(WHAT IS NEEDED): Please transcribe the listing below with every word intact.
── GIVEN DATA
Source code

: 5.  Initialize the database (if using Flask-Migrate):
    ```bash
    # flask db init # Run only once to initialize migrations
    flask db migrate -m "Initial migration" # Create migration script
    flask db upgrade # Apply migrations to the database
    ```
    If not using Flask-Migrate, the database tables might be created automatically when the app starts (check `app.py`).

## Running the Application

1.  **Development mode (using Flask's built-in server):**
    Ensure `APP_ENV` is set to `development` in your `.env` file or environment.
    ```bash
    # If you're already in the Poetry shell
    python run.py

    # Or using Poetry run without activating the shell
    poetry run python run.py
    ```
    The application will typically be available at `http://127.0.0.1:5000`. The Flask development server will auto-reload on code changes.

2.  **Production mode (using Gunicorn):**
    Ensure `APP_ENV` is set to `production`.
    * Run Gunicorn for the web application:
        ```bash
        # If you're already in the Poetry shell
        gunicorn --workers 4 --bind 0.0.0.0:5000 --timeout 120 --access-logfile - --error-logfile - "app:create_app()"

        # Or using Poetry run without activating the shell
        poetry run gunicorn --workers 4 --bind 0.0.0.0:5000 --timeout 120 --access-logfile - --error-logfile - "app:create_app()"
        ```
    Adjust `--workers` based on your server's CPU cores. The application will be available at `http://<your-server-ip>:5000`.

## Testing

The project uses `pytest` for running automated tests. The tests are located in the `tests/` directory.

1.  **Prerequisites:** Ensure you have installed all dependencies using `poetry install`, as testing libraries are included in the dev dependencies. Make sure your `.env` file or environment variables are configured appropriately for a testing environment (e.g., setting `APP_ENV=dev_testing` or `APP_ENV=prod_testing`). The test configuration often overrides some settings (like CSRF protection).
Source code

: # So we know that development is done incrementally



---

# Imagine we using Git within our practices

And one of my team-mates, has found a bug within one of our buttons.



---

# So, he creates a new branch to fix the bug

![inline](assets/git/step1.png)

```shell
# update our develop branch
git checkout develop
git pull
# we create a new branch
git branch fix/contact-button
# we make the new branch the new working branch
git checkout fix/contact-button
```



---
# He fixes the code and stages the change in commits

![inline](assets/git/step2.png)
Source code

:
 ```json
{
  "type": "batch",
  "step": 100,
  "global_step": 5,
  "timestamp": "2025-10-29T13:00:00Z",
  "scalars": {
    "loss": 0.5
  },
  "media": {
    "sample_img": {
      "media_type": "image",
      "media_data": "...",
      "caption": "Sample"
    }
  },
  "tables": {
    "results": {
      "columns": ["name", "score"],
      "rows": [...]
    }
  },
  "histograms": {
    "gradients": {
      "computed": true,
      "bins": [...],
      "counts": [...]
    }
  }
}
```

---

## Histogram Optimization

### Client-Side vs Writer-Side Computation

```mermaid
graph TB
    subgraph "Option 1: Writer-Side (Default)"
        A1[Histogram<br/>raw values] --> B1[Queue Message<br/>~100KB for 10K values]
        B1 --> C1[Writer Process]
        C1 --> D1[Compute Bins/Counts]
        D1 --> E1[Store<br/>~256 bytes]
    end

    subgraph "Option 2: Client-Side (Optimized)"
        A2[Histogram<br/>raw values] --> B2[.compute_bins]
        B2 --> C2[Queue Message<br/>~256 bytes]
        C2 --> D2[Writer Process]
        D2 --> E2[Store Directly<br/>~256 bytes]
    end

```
────
(EXPECTED ANSWER):
Source code

: 5.  Initialize the database (if using Flask-Migrate):
    ```bash
    # flask db init # Run only once to initialize migrations
    flask db migrate -m "Initial migration" # Create migration script
    flask db upgrade # Apply migrations to the database
    ```
    If not using Flask-Migrate, the database tables might be created automatically when the app starts (check `app.py`).

## Running the Application

1.  **Development mode (using Flask's built-in server):**
    Ensure `APP_ENV` is set to `development` in your `.env` file or environment.
    ```bash
    # If you're already in the Poetry shell
    python run.py

    # Or using Poetry run without activating the shell
    poetry run python run.py
    ```
    The application will typically be available at `http://127.0.0.1:5000`. The Flask development server will auto-reload on code changes.

2.  **Production mode (using Gunicorn):**
    Ensure `APP_ENV` is set to `production`.
    * Run Gunicorn for the web application:
        ```bash
        # If you're already in the Poetry shell
        gunicorn --workers 4 --bind 0.0.0.0:5000 --timeout 120 --access-logfile - --error-logfile - "app:create_app()"

        # Or using Poetry run without activating the shell
        poetry run gunicorn --workers 4 --bind 0.0.0.0:5000 --timeout 120 --access-logfile - --error-logfile - "app:create_app()"
        ```
    Adjust `--workers` based on your server's CPU cores. The application will be available at `http://<your-server-ip>:5000`.

## Testing

The project uses `pytest` for running automated tests. The tests are located in the `tests/` directory.

1.  **Prerequisites:** Ensure you have installed all dependencies using `poetry install`, as testing libraries are included in the dev dependencies. Make sure your `.env` file or environment variables are configured appropriately for a testing environment (e.g., setting `APP_ENV=dev_testing` or `APP_ENV=prod_testing`). The test configuration often overrides some settings (like CSRF protection).
Source code

: # So we know that development is done incrementally



---

# Imagine we using Git within our practices

And one of my team-mates, has found a bug within one of our buttons.



---

# So, he creates a new branch to fix the bug

![inline](assets/git/step1.png)

```shell
# update our develop branch
git checkout develop
git pull
# we create a new branch
git branch fix/contact-button
# we make the new branch the new working branch
git checkout fix/contact-button
```



---
# He fixes the code and stages the change in commits

![inline](assets/git/step2.png)
Source code

:
 ```json
{
  "type": "batch",
  "step": 100,
  "global_step": 5,
  "timestamp": "2025-10-29T13:00:00Z",
  "scalars": {
    "loss": 0.5
  },
  "media": {
    "sample_img": {
      "media_type": "image",
      "media_data": "...",
      "caption": "Sample"
    }
  },
  "tables": {
    "results": {
      "columns": ["name", "score"],
      "rows": [...]
    }
  },
  "histograms": {
    "gradients": {
      "computed": true,
      "bins": [...],
      "counts": [...]
    }
  }
}
```

---

## Histogram Optimization

### Client-Side vs Writer-Side Computation

```mermaid
graph TB
    subgraph "Option 1: Writer-Side (Default)"
        A1[Histogram<br/>raw values] --> B1[Queue Message<br/>~100KB for 10K values]
        B1 --> C1[Writer Process]
        C1 --> D1[Compute Bins/Counts]
        D1 --> E1[Store<br/>~256 bytes]
    end

    subgraph "Option 2: Client-Side (Optimized)"
        A2[Histogram<br/>raw values] --> B2[.compute_bins]
        B2 --> C2[Queue Message<br/>~256 bytes]
        C2 --> D2[Writer Process]
        D2 --> E2[Store Directly<br/>~256 bytes]
    end

```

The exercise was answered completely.